By the time we got to the view of the Rachiera Creek apron, we'd all run out of water again, but fortunately the campground was shaded. A lot of spots were taken so we had no choice but to take one within sight of the main trail. With shade, the pressing need for water was not as urgent so I setup the hammock, pitched the tents, inflated most of the pads, and then we got everything ready to go visit the river, which was full of backpackers soaking to stay cool.

It was cold as a Sierra creek could be, but with wet suits the kids could stay in there far longer than I could, and I started setting up for dinner. Once the kids saw me setup they suddenly became hungry, and we ate all the backpacking dinners I brought with us, my favorite flavor being Sweet and Sour Pork, which is sadly now out of stock and available only at exorbitant prices.


After dinner, Bowen went for another swim while Boen couldn't wait to play with the tent and went back, but when he came back and saw Bowen in the river again he insisted on joining Bowen, and what could I do but put on my swim suit and join them!
It was surprisingly late by the time we went back to the tents but now the mosquitoes were out in force, so we completely our evening setup, with the sight of bear poop on the trail making me super paranoid about putting the bear canister far away from the tents, and went to bed.
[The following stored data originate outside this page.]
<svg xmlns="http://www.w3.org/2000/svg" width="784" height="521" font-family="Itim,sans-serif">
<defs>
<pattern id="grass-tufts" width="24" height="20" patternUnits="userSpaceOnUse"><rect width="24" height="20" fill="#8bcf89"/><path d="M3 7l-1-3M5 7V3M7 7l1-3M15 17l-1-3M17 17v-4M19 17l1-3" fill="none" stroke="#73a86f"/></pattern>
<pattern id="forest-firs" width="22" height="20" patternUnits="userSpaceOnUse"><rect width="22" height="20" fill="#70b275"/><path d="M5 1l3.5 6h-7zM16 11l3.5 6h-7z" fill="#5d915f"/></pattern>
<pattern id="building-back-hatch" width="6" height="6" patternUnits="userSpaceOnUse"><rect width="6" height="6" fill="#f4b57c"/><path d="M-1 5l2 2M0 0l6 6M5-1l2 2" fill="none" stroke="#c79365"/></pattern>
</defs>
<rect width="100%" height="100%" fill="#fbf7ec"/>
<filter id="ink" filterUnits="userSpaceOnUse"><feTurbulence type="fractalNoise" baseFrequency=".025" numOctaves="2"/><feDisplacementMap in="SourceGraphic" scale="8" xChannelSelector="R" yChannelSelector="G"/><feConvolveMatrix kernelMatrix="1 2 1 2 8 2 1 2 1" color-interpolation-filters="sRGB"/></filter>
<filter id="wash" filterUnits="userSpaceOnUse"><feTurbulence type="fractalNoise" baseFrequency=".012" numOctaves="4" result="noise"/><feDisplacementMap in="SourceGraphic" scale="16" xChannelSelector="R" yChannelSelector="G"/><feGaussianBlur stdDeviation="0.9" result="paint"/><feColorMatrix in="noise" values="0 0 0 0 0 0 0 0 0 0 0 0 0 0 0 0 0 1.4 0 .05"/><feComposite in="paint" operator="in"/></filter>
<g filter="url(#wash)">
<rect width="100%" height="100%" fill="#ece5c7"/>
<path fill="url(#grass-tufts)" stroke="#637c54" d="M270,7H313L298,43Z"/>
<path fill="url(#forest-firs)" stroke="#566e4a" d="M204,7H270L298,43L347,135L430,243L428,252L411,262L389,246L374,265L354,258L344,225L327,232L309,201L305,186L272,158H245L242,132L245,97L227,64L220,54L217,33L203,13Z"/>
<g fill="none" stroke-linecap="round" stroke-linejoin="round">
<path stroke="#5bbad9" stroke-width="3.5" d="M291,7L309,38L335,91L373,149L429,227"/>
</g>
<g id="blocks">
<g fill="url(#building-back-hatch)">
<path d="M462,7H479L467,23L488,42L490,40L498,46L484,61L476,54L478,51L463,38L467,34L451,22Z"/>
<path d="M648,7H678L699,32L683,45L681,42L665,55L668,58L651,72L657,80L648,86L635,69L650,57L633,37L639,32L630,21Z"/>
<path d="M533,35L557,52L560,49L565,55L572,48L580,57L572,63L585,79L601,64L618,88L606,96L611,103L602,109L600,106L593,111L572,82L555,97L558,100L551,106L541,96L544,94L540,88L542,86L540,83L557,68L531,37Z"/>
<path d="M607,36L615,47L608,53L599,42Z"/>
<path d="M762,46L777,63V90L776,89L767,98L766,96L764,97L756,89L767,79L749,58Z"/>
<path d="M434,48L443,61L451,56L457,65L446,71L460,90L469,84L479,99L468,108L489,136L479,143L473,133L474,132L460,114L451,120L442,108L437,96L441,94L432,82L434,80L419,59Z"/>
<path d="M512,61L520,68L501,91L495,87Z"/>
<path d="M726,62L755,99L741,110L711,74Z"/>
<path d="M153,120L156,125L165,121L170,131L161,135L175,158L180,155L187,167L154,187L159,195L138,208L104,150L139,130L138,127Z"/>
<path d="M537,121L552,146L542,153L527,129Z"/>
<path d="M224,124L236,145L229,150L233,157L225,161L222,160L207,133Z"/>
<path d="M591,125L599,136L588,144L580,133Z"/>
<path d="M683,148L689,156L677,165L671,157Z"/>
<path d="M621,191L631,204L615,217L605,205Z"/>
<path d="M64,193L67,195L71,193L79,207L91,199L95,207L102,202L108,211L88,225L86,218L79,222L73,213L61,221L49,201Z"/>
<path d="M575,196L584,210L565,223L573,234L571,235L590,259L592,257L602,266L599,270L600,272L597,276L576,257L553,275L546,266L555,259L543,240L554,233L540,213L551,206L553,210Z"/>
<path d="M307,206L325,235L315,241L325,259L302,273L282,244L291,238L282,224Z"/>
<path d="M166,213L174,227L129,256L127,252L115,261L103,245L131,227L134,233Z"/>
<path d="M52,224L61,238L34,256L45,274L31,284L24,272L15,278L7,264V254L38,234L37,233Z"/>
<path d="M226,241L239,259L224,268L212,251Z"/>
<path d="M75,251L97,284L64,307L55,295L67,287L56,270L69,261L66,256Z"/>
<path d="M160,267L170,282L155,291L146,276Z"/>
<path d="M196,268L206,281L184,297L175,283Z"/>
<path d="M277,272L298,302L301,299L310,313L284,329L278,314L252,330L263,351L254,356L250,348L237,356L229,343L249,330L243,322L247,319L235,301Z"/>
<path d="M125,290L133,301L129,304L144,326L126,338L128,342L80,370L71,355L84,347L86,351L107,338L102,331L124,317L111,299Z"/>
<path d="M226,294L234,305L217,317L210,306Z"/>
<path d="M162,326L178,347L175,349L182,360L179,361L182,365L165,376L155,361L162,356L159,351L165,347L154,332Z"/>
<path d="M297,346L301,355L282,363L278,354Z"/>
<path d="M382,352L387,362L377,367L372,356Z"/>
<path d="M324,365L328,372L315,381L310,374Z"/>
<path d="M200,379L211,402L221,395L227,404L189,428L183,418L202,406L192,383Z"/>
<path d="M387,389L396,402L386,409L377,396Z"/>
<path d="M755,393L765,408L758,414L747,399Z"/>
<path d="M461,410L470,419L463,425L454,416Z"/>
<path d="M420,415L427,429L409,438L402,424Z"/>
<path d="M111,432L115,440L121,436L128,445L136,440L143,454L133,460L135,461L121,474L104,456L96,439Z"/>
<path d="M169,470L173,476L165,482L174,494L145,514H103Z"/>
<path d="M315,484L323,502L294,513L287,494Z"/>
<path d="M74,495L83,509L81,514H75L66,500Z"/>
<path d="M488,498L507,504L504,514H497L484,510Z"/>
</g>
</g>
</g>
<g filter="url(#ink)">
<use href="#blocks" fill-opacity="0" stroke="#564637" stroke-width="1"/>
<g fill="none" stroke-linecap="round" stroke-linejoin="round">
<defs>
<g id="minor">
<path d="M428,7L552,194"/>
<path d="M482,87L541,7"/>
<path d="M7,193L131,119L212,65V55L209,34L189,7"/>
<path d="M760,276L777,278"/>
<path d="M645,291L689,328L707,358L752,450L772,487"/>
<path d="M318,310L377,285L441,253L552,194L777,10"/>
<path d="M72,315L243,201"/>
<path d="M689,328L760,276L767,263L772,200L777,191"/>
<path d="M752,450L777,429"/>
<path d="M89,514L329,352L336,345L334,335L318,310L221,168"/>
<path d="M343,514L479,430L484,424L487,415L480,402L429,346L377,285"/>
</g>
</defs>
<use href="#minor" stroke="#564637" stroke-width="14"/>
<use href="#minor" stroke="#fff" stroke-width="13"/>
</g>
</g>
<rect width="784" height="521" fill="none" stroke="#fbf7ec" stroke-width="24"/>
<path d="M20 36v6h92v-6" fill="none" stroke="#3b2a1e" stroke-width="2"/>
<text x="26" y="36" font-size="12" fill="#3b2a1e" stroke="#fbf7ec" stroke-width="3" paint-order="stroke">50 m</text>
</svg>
Despite opening the fly on the tent to the maximum extent it still felt warm and I tossed and turned a bit before dozing off with my CPAP machine running off the battery. (I'd thought about leaving it behind and saving the 1100g, but then realized that after I was done with the trip I'd have to drive for 4 hours to get home and decided it wasn't worth the risk)

I woke up at 6:00am the next morning seeing mosquitoes gathered on the mosquito netting on the tent, justifying my decision to bring 2 tents. We ate a quick breakfast, and quickly tore everything down as fast as I could for an 8:15am start. Despite that start we still felt warm in the burnt area, but once back in the shade it felt nice, and we could feel a nice headwind blowing towards us cooling us off. It had taken us 6 hours of walking to get to Ranchiera Falls the day before, but we were going at a far faster pace today with the slightly cooler temperatures and the mostly downhill walk. I slipped on a rock and skinned my knee, but it was a minor wound and I'd luckily brought a first aid kit with antibiotic cream.
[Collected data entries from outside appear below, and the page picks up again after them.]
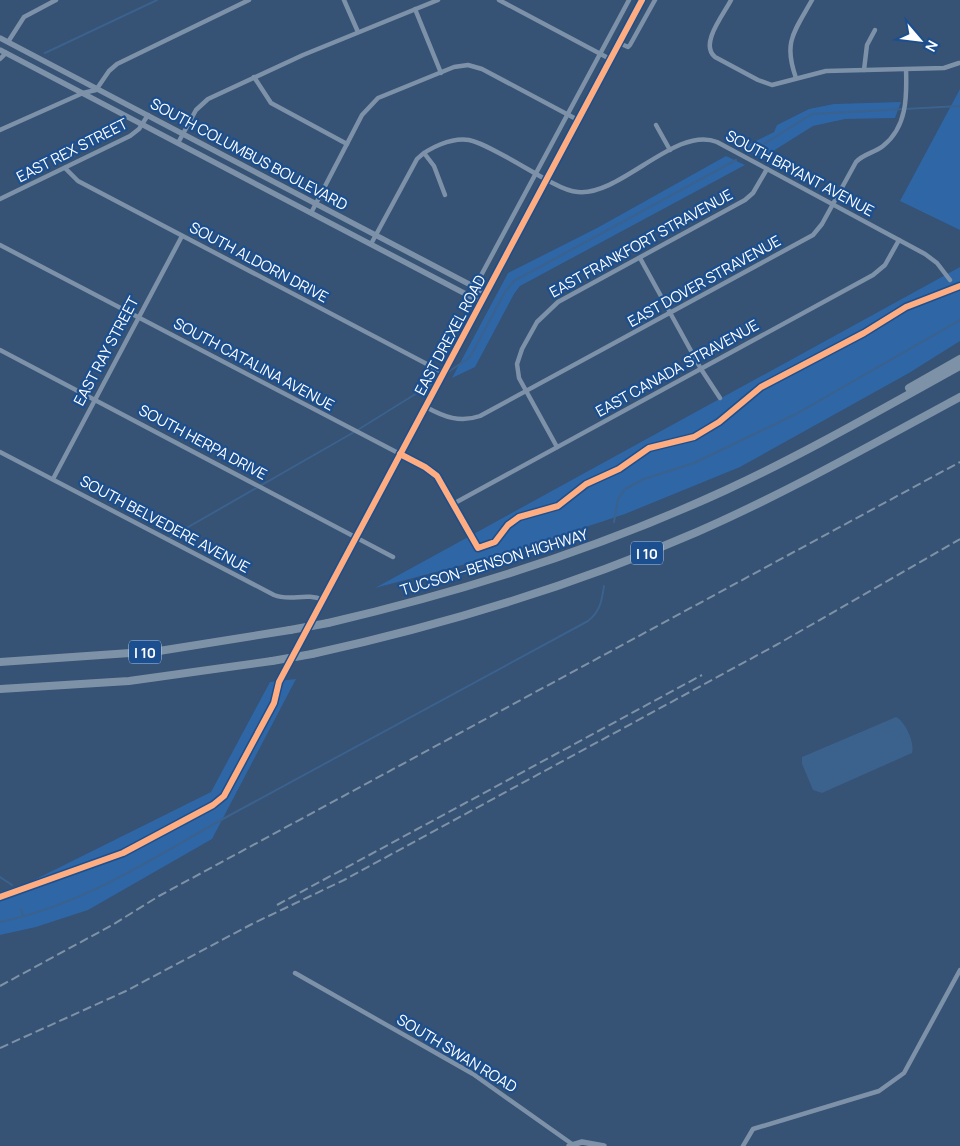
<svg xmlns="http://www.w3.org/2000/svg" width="960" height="1146" viewBox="0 0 960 1146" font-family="Manrope,sans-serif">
<rect width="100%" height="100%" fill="#365274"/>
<g fill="#2f66a5">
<path d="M960,89V230L900,201Z"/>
<path d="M901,102L895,118L845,119L813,126L762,158L744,147L774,132L777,125L809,109L834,104Z"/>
<path d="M726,156L745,165L520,286L514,294L475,367L452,378L508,273L597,228Z"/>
<path d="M960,267V341L909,373L740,467L625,514L504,554L375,588Z"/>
<path d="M296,679L212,839L88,910L36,927L0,935V892L30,882L211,792L270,682Z"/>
</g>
<path fill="#3b618d" d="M896,717C905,721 915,743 912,753L822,793L813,790L802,764V757Z"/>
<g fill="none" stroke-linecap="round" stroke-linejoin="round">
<g stroke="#3b618d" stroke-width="2">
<path d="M45,53L157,0"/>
<path d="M751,152L812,114L960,106"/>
<path d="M444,375L470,357L505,292L514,281L736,160"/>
<path d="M614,522L618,499L625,489L644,479L694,463L796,414L960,320"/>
<path d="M169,538L356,431L438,380"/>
<path d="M0,877L12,885"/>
<path d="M21,909L23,916"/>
<path d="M0,922C85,905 157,855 232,814C350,749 469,685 588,621C600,612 602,600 604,586"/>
</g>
<g stroke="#7d92a8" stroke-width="4.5">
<path d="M344,0L358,32"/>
<path d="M499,0L610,59"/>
<path d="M731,0C724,14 699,44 715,57L758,80L772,85L826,71L944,68L959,63"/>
<path d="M415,9L441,73"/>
<path d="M8,42L24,17L56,0"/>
<path d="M619,43L628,47L630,45L655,0"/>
<path d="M0,59L6,53"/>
<path d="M864,70L867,45L875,30"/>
<path d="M254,77L271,103L347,144"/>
<path d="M796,78C783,42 794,32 812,0"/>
<path d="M656,125L670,150"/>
<path d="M0,130L83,93L96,90L109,71L117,64L249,0"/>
<path d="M178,143L196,110L208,99L303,55L438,0"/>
<path d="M424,153L434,166L445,195"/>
<path d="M65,168L78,181L444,373"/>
<path d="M0,199L130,136L139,129L148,115"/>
<path d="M311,213L362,115L378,98L454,67L468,65L482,69L578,120"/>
<path d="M371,244L417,159C428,148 452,137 469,140C488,144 528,170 547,180C557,185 566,191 578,192C621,196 676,125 717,142L925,254L937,263L950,280"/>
<path d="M0,245L425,467L439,480L470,533"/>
<path d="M640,258L701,369L720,398"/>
<path d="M470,296L629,0"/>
<path d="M0,350L393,557"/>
<path d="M426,407C444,417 460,423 480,416L813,235L822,224L856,162C863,154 874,153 883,146C907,127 907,97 906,69"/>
<path d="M557,447L519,378L517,364L522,349L537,322L558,302L745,200L753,193L767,169"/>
<path d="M0,452L274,595C291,602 306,592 323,600L279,682"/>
<path d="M53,479L182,236"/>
<path d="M453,504L873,275L885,265L899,240"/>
<path d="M295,973L473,1074L572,1144"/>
<path d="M743,1146L753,1129L879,1091L904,1073L960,970"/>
</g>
<g stroke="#7d92a8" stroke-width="5.5">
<path d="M0,38L486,293"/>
<path d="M0,50L481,302"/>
<path d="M323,600L642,0"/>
<path d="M569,1146L582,1142L604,1146"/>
</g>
<g stroke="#7e92a7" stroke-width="8">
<path d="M909,388L960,359"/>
<path d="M328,623C465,591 598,549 726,490C806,453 882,409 960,366"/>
<path d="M312,654C444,625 573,586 697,532C788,492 873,444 960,397"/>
<path d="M0,662L159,651L290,630"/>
<path d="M0,689L129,681L272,661"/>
</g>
<g stroke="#7e92a7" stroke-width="2" stroke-dasharray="9 4" stroke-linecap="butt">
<path d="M277,905L702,675"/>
<path d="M0,986L114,924L159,896L960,462"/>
<path d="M0,1048L126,991L252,924L344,880L778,644L960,539"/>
</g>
<g stroke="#7e92a7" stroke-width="8">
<path d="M290,630L328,623"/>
<path d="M272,661L312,654"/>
</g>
<defs>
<g id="cycleway">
<path d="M400,454L425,467L437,476L478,548L495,542L508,525L519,517L558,506L586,484L619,469L649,448L694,437L719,422L761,387L864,333L906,307L960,286"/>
<path d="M0,897L123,853L213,805L224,796L274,703L279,682L642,0"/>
</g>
</defs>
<use href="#cycleway" stroke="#1b4f8f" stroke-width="9"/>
<use href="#cycleway" stroke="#ffac80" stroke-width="6"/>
</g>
<g text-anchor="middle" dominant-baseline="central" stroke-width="4.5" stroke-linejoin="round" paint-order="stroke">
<g fill="#1b4f8f" stroke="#bbcadd" stroke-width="1">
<rect x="631" y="541.5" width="32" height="23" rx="4"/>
<rect x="129" y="640.5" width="32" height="23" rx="4"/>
</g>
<g font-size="14" font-weight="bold" fill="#fff">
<text x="647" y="553">I 10</text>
<text x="145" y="652">I 10</text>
</g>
<g font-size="15" fill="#fff" stroke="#1b4f8f">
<text transform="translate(72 150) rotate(-27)">EAST REX STREET</text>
<text transform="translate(249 154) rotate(28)">SOUTH COLUMBUS BOULEVARD</text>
<text transform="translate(800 173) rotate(28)">SOUTH BRYANT AVENUE</text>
<text transform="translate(641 243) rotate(-29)">EAST FRANKFORT STRAVENUE</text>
<text transform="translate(259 262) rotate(28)">SOUTH ALDORN DRIVE</text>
<text transform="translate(704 281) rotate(-29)">EAST DOVER STRAVENUE</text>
<text transform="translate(450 335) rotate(-62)">EAST DREXEL ROAD</text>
<text transform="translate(106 351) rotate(-62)">EAST RAY STREET</text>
<text transform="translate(254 364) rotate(28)">SOUTH CATALINA AVENUE</text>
<text transform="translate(677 368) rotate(-29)">EAST CANADA STRAVENUE</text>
<text transform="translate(203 442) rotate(28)">SOUTH HERPA DRIVE</text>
<text transform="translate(165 524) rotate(28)">SOUTH BELVEDERE AVENUE</text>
<text transform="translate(494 562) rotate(-17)">TUCSON–BENSON HIGHWAY</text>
<text transform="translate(457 1053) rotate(31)">SOUTH SWAN ROAD</text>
</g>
</g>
<g transform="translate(920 40) rotate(118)" stroke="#1b4f8f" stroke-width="4" paint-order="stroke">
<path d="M0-4L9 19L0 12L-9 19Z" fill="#ffffff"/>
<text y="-8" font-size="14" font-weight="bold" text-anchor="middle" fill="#ffffff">N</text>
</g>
</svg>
At the falls again we still had sufficient water, and so pushed on, getting back to the tunnel at noon. Being smarter than the day before, I left the backpacks, wife and kids at the dam in the shade of a tree and walked back unladened to the car to drive down and pick everyone up.
Strangely enough, the mileage yesterday was more than the mileage today, and my guess was that spending a lot of time resting in the shade causes GPS jitter that grants you more miles for the same distance.

If I had to do it all over again, I'd stay overnight at Hetch Hetchy at the backpackers camp so I could get an earlier start, and also drive everyone else to start at the dam to avoid the extra half a mile of pack hiking. I would also avoid giving Boen the Camelbak --- he'd done so well with it on the previous trip, but this time I ended up carrying it awkwardly. Nevertheless, as a 5 year old he's now already done tougher hiking trips than his brother ever did at ages 6 or 7. This was a challenging trip because of environmental conditions, and there really aren't any easier hikes in the Hetch Hetchy area, so we probably won't revisit until the kids are older.